Excel and CSV Conversion to JSON and XML in JavaScript That Runs 100% on Github

When it comes to building applications within the federal government, there are numerous road-blocks to innovation. I'm currently assisting with the inventorying of open data assets at the Department of Veterans Affairs, as well as across numerous other federal agencies.

The two biggest bottlenecks of this process are:

  • File Conversion - Converting Excel and CSV data assets into JSON and XML
  • File Storage - Where do you put data assets once you have available in CSV, JSON and XML

When I hit these road-blocks, it is my nature to find quick and dirty technical solutions (hacks) to get around these obstacles, and do it in a way that can be taught to others, allowing them to overcome these challenges in their own worlds.

The solution I've employed involved discovering and forking of a kick ass data conversion tool called Mr. Data Converter, and quickly the tool retrofitted with some of my own enhancements:

  • HTML5 File API - Allows me to acces file content without server side technology.
  • oAuth.io - Dead simple, client side oAuth for Github and other platforms.
  • Github.js - A JavaScript API wrapper for Github, enabling client-side interaction.

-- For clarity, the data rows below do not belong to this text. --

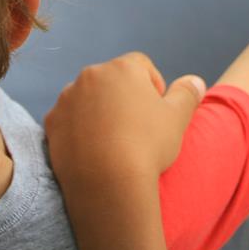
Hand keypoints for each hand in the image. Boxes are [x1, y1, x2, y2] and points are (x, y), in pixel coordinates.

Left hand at [44, 52, 205, 191]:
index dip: (153, 87)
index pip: (141, 66)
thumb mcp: (178, 118)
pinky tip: (93, 151)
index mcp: (122, 68)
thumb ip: (187, 94)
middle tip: (136, 130)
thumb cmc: (147, 146)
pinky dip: (79, 130)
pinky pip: (69, 120)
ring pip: (88, 99)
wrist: (107, 183)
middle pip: (112, 81)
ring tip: (113, 142)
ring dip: (99, 113)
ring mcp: (67, 98)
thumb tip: (196, 81)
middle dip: (124, 98)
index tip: (156, 113)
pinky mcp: (52, 122)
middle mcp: (90, 75)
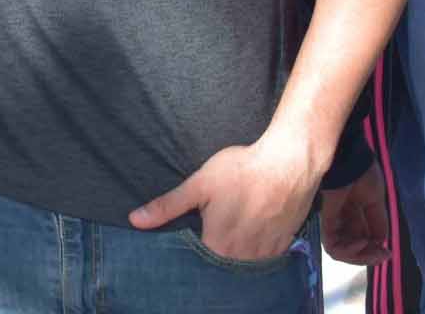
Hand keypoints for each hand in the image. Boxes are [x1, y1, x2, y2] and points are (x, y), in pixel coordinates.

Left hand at [128, 133, 321, 260]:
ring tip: (231, 226)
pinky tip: (251, 227)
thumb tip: (135, 220)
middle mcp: (243, 257)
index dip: (190, 247)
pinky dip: (256, 246)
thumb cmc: (241, 171)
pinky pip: (265, 255)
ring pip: (243, 260)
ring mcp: (266, 253)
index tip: (191, 231)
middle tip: (212, 224)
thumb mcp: (198, 185)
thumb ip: (167, 206)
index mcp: (218, 245)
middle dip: (213, 247)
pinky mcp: (284, 245)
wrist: (288, 163)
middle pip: (221, 261)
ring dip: (235, 250)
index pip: (196, 259)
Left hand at [320, 165, 389, 265]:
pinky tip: (363, 243)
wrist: (349, 161)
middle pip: (351, 248)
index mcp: (353, 211)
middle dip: (368, 257)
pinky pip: (332, 245)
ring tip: (371, 249)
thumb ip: (377, 222)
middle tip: (382, 255)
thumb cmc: (362, 174)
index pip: (360, 239)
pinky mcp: (325, 219)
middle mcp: (342, 218)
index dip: (374, 250)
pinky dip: (348, 251)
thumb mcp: (375, 200)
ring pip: (340, 251)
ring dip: (359, 257)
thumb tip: (380, 243)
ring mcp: (333, 220)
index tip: (387, 252)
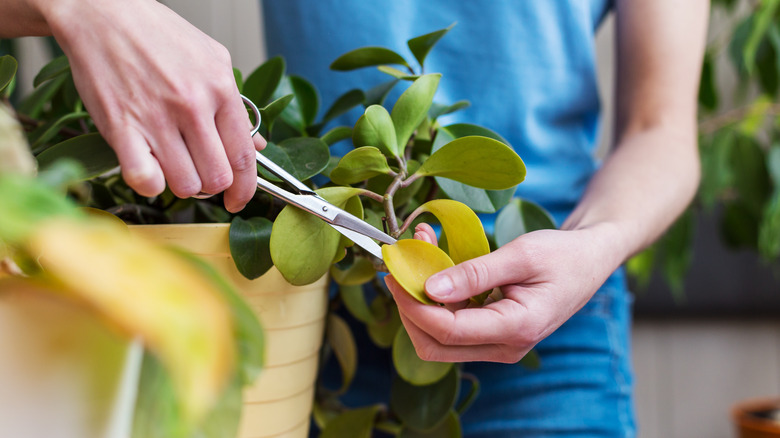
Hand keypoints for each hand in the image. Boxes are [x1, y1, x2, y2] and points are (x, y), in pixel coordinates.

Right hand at [40, 0, 265, 211]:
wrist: (103, 13)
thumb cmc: (158, 36)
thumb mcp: (212, 60)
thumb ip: (236, 106)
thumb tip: (256, 146)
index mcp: (220, 88)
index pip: (244, 157)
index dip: (246, 188)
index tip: (239, 200)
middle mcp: (192, 105)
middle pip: (217, 178)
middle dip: (212, 186)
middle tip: (200, 174)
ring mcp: (156, 117)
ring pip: (185, 185)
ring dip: (182, 184)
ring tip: (173, 164)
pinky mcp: (121, 127)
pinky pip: (145, 181)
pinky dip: (150, 184)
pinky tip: (148, 167)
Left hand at [385, 223, 623, 362]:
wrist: (589, 261)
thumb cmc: (562, 255)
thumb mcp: (520, 254)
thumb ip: (475, 273)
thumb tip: (430, 288)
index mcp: (516, 328)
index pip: (447, 330)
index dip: (413, 303)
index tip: (395, 271)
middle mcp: (505, 347)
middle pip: (435, 345)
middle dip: (409, 309)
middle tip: (398, 269)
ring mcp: (498, 345)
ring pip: (440, 339)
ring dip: (420, 301)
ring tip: (418, 253)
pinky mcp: (492, 334)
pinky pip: (454, 326)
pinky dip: (437, 299)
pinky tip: (434, 263)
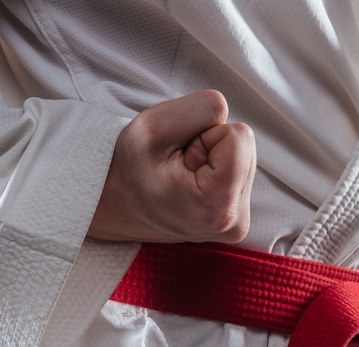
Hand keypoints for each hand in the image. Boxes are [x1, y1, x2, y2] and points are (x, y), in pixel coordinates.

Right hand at [87, 90, 255, 243]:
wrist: (113, 207)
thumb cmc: (127, 170)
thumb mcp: (153, 127)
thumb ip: (200, 109)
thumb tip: (227, 112)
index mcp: (216, 206)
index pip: (239, 135)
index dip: (204, 135)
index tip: (178, 158)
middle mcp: (234, 223)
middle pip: (245, 146)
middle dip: (210, 146)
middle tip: (176, 167)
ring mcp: (237, 225)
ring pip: (243, 156)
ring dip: (212, 158)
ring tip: (180, 177)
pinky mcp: (236, 222)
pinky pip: (240, 171)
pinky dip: (216, 171)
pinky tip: (189, 186)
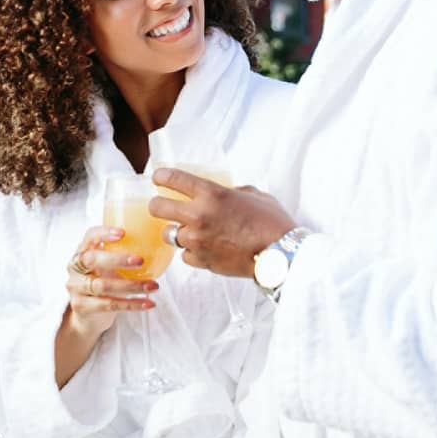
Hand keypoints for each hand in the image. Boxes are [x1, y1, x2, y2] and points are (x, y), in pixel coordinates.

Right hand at [64, 225, 157, 338]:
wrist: (88, 316)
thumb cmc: (103, 283)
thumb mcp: (108, 267)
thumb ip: (122, 255)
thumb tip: (158, 244)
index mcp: (82, 252)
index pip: (89, 236)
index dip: (104, 233)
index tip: (123, 233)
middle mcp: (75, 268)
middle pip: (91, 260)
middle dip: (117, 259)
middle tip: (141, 260)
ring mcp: (76, 288)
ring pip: (103, 285)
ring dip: (132, 285)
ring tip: (153, 286)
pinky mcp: (82, 307)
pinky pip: (109, 304)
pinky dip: (132, 304)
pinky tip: (148, 303)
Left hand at [149, 169, 296, 277]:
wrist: (280, 255)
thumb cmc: (272, 223)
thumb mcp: (254, 195)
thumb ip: (233, 192)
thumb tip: (226, 193)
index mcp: (212, 194)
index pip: (174, 179)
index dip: (161, 176)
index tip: (158, 177)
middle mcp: (199, 216)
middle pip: (158, 207)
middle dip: (156, 205)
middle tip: (160, 206)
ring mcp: (198, 240)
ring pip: (169, 234)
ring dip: (176, 232)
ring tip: (188, 231)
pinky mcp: (202, 261)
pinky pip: (185, 255)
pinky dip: (191, 252)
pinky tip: (203, 248)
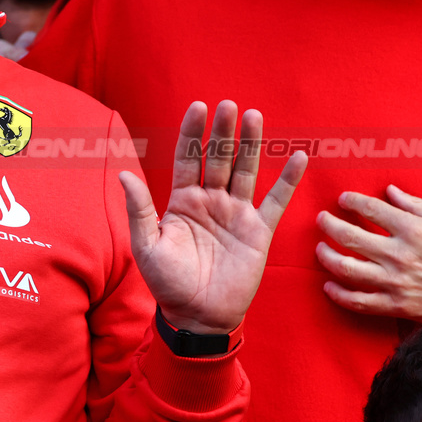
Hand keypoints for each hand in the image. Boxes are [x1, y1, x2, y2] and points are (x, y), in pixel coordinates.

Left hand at [121, 100, 307, 332]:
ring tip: (254, 116)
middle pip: (218, 158)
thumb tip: (123, 173)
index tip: (197, 107)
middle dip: (223, 131)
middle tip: (228, 104)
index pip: (187, 157)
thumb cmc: (167, 283)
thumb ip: (139, 209)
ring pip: (245, 170)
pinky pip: (276, 201)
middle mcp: (210, 200)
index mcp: (182, 201)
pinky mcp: (259, 231)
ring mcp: (236, 213)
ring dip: (251, 144)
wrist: (197, 316)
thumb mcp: (146, 246)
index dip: (191, 133)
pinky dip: (288, 180)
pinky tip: (297, 156)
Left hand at [317, 185, 421, 319]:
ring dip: (327, 257)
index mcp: (414, 230)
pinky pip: (359, 302)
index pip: (371, 209)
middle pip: (349, 237)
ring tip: (320, 249)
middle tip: (321, 220)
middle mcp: (400, 255)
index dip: (351, 201)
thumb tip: (391, 191)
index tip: (342, 199)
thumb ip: (418, 205)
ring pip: (346, 269)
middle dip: (329, 225)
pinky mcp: (398, 307)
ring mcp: (397, 283)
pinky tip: (329, 286)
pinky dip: (339, 294)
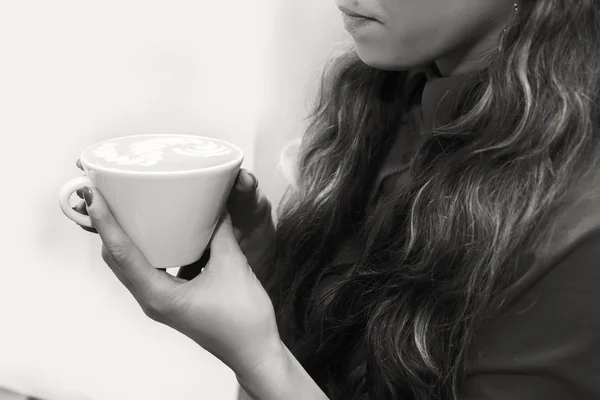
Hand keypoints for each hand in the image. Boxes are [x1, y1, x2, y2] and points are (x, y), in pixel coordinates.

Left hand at [79, 185, 282, 376]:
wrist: (255, 351)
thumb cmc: (243, 321)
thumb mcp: (233, 267)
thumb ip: (221, 233)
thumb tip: (215, 204)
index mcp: (159, 296)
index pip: (121, 253)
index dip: (105, 221)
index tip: (93, 195)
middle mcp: (153, 299)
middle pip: (117, 259)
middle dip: (107, 227)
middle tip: (104, 195)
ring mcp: (161, 301)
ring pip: (130, 265)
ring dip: (123, 238)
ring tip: (123, 209)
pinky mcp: (173, 299)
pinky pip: (150, 269)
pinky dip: (147, 248)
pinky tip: (160, 232)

I quickly stripped down Mr. Data Converter to have only the features I desired, added a file upload capabilities that used the File API to access CSV files without a server side layer, then after authenticating with oAuth.io via Github, I used Github.js to post the original CSV and converted JSON or XML files directly to the same Github repo that the file conversion application runs in.

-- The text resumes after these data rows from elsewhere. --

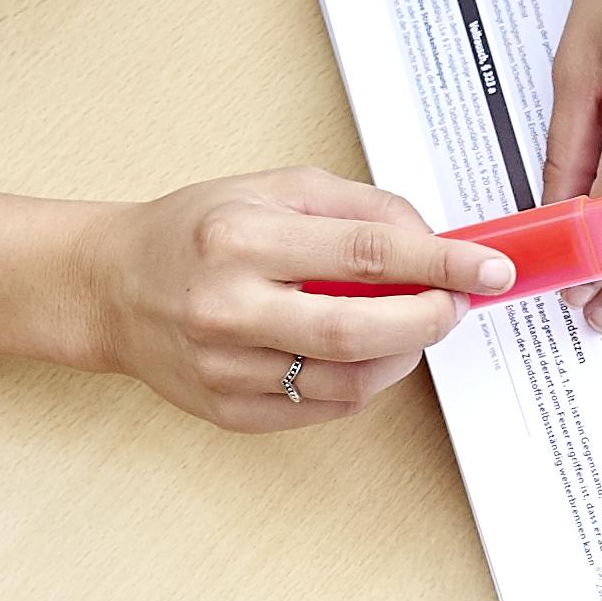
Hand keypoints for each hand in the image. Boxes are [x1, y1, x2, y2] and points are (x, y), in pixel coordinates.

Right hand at [76, 172, 502, 433]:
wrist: (111, 288)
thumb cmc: (197, 231)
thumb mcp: (275, 188)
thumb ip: (359, 208)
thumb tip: (434, 240)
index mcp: (240, 238)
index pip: (366, 253)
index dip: (442, 262)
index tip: (489, 269)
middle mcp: (229, 307)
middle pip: (361, 329)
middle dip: (431, 319)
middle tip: (456, 303)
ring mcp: (226, 369)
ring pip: (350, 381)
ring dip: (401, 354)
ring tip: (408, 323)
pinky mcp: (230, 412)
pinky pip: (324, 407)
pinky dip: (361, 380)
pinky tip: (361, 351)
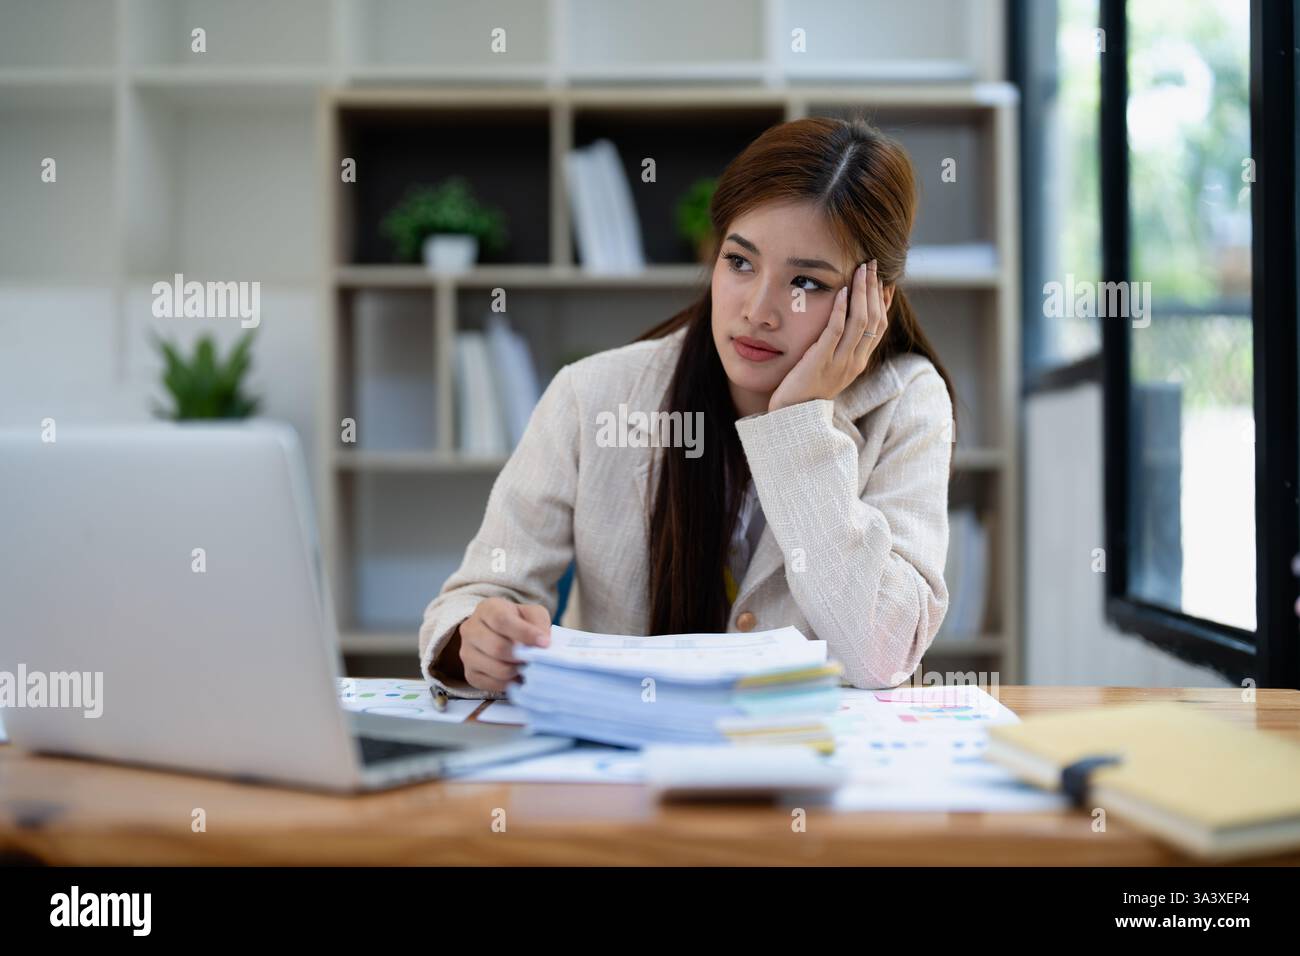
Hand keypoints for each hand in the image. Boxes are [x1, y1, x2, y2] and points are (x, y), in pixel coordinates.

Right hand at [457, 597, 550, 692]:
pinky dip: (510, 683)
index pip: (502, 620)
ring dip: (518, 671)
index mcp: (486, 609)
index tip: (544, 643)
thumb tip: (542, 643)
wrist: (499, 634)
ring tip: (528, 666)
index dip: (524, 633)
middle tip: (537, 659)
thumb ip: (539, 623)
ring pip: (496, 668)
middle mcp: (470, 629)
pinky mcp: (469, 673)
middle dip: (522, 656)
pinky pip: (492, 684)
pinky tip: (518, 675)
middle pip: (497, 647)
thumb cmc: (518, 621)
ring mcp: (466, 652)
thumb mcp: (532, 613)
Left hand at [768, 259, 888, 412]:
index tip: (883, 279)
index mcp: (859, 361)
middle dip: (874, 288)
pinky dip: (841, 309)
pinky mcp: (822, 361)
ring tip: (861, 269)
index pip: (880, 326)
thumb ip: (837, 346)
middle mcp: (855, 361)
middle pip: (874, 319)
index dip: (883, 300)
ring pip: (861, 321)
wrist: (793, 417)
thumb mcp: (828, 366)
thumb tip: (839, 322)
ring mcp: (841, 362)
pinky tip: (842, 291)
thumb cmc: (806, 390)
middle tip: (872, 264)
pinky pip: (836, 331)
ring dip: (862, 292)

This approach allows me to run the Excel / CSV conversion app 100% on Github using Github Pages--an blueprint that allows anyone to fork and run within their own Github accounts. I'll spend more time hardening the code, and documenting it, to make it easier to use, and empower anyone to use in their own open data inventorying initiatives.

You can see it in action live on Github Pages, and get at the code behind in the Github repository.